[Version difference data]
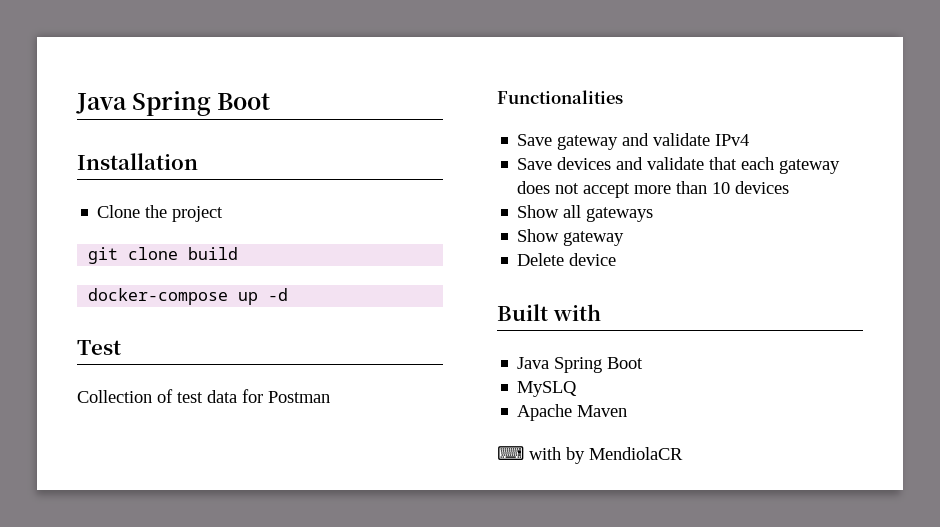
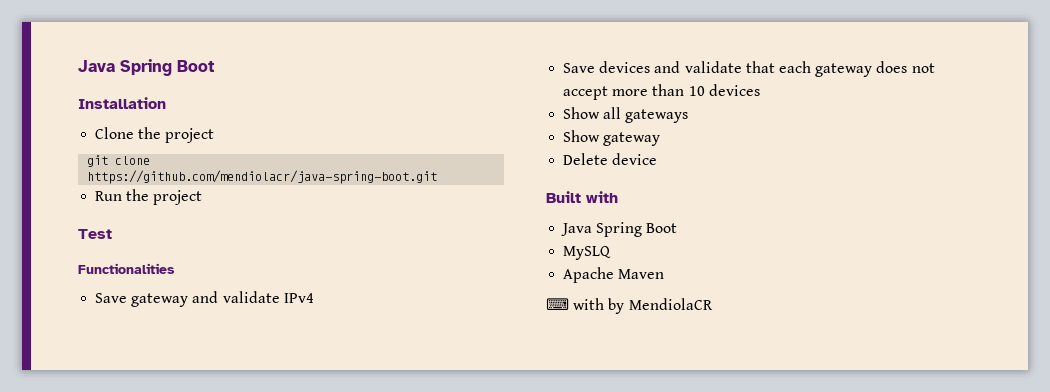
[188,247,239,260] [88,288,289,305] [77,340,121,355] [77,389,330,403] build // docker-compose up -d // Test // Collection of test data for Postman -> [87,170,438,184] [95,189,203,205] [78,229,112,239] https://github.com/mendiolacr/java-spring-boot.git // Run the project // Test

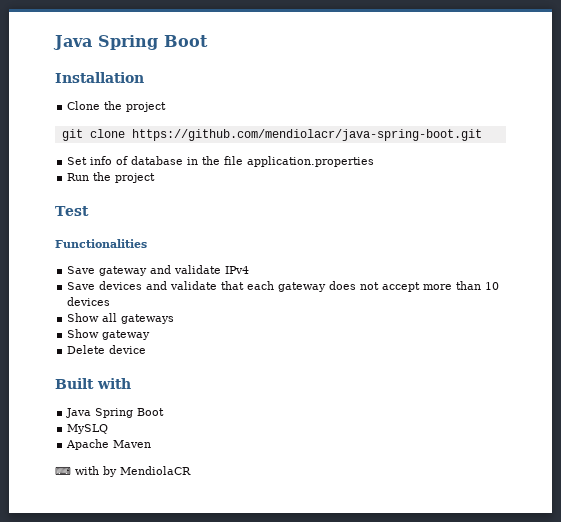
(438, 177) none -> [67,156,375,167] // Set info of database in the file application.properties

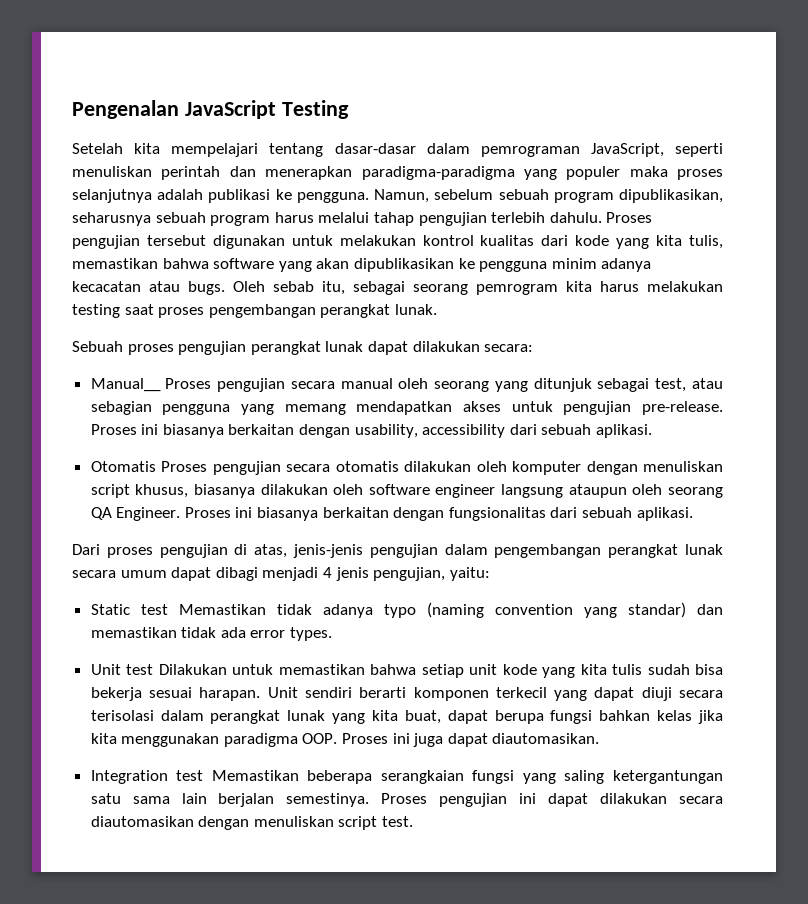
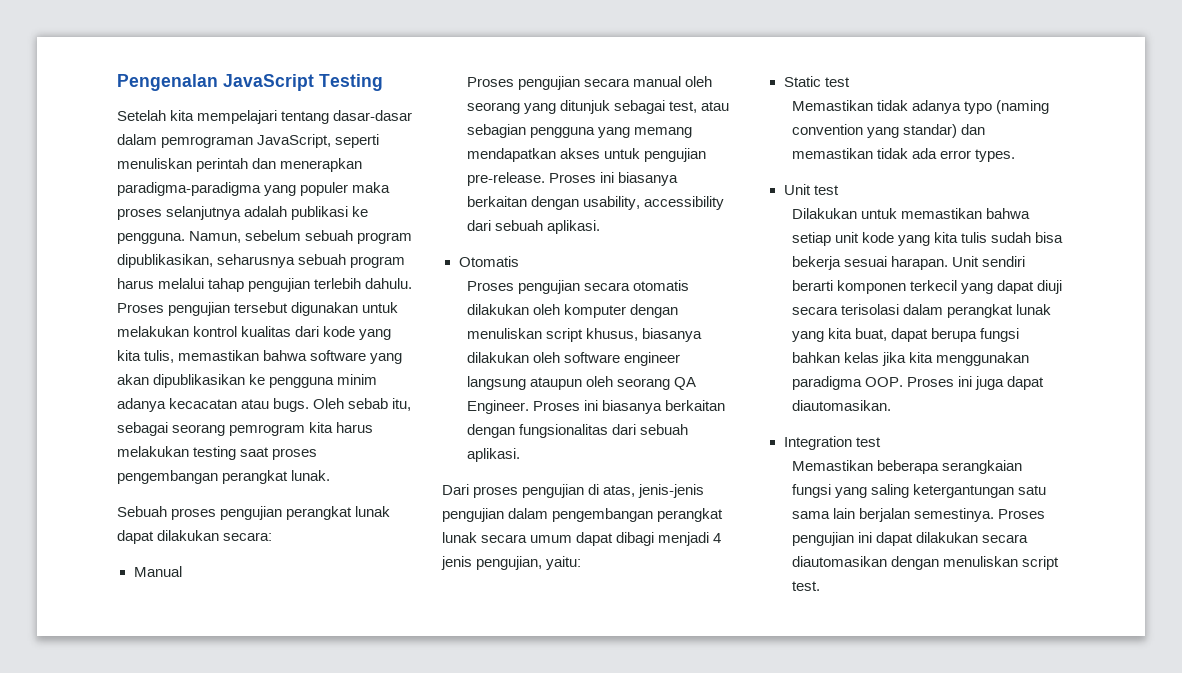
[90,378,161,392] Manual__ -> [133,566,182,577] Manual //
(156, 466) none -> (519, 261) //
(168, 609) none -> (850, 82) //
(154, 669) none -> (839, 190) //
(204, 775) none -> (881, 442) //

[WHAT YOU HAVE TO DO]
Find the word "none" in the records. Copy every line it appears in.

[SOLUTION BELOW]
(438, 177) none -> [67,156,375,167] // Set info of database in the file application.properties
(156, 466) none -> (519, 261) //
(168, 609) none -> (850, 82) //
(154, 669) none -> (839, 190) //
(204, 775) none -> (881, 442) //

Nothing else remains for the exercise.